Assigned task –
Lines below starting with the line with "kecepatakan jungle serta" and going on through the line with "maksimal target, serta" must be output exactly; the rest of the records must be left out.

==========

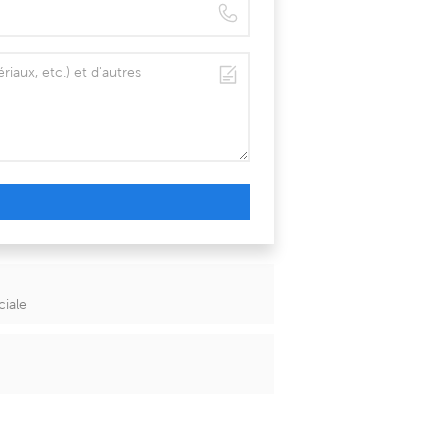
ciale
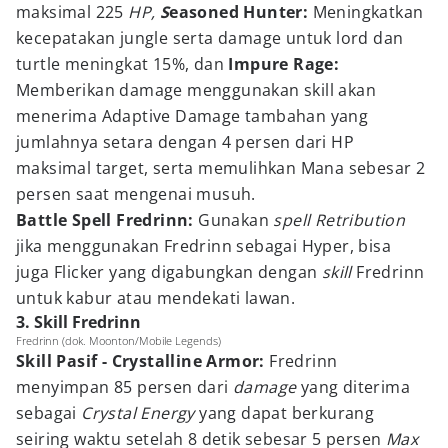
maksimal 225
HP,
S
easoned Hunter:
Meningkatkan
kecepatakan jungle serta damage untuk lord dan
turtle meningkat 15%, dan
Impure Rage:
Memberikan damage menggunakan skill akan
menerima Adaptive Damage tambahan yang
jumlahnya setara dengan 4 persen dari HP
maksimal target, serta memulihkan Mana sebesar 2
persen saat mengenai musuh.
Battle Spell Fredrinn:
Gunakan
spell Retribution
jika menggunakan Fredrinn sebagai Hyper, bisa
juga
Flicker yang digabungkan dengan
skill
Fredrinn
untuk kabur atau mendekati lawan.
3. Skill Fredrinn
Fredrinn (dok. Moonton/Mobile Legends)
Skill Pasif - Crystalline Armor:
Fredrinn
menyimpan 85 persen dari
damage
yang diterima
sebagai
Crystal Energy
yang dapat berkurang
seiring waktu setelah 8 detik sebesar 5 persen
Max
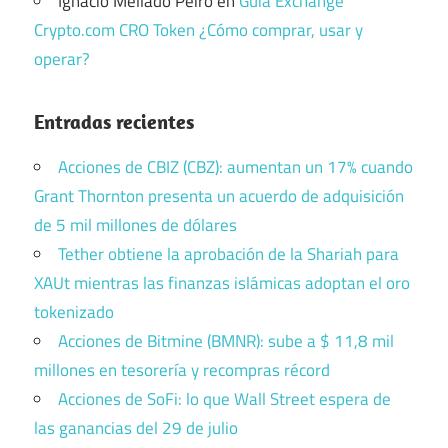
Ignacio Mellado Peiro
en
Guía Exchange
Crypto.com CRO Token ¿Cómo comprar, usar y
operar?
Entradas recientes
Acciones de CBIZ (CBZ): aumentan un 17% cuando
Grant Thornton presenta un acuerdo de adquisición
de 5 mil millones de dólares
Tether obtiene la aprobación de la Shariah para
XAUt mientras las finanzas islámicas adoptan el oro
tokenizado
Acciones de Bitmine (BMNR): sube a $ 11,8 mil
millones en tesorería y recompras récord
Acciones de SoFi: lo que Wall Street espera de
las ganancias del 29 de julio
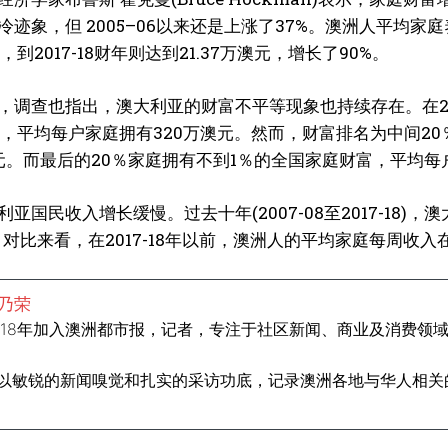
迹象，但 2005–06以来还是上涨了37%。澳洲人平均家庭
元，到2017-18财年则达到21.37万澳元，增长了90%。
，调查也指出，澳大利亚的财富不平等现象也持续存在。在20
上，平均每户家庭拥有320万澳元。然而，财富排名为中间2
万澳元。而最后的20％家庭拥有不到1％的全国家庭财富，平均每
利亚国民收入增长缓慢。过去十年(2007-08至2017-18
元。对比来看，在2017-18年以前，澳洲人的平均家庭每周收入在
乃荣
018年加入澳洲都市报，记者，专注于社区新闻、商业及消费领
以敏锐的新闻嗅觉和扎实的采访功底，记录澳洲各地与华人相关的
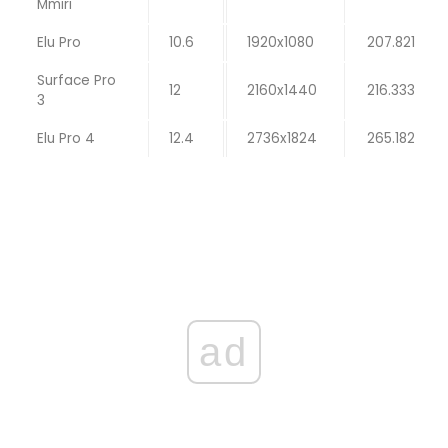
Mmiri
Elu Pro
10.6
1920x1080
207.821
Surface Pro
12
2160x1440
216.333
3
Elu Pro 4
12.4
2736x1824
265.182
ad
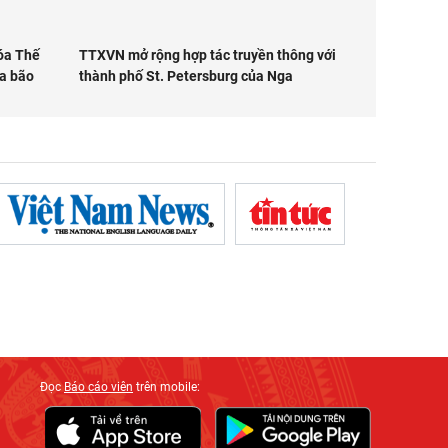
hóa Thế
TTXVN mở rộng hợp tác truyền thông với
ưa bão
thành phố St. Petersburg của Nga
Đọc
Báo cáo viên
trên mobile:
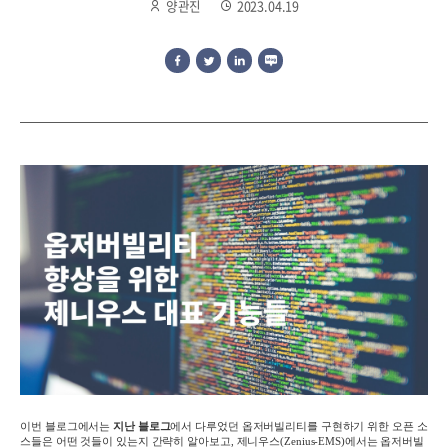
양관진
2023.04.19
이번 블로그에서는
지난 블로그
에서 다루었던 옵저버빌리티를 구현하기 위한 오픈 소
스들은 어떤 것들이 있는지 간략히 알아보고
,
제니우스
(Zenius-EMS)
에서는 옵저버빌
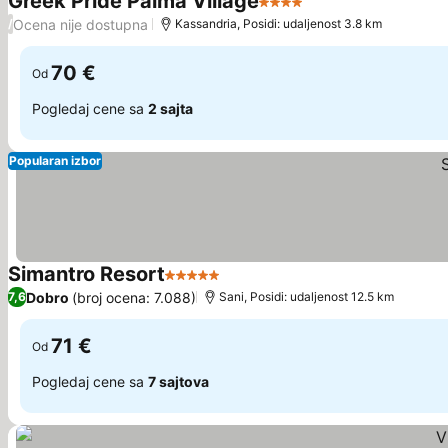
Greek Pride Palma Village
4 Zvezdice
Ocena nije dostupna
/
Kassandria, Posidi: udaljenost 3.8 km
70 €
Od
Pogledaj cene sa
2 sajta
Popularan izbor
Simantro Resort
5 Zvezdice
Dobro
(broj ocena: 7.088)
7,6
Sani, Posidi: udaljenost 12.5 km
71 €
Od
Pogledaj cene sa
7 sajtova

==========

Answer to the problem –
kecepatakan jungle serta damage untuk lord dan
turtle meningkat 15%, dan
Impure Rage:
Memberikan damage menggunakan skill akan
menerima Adaptive Damage tambahan yang
jumlahnya setara dengan 4 persen dari HP
maksimal target, serta memulihkan Mana sebesar 2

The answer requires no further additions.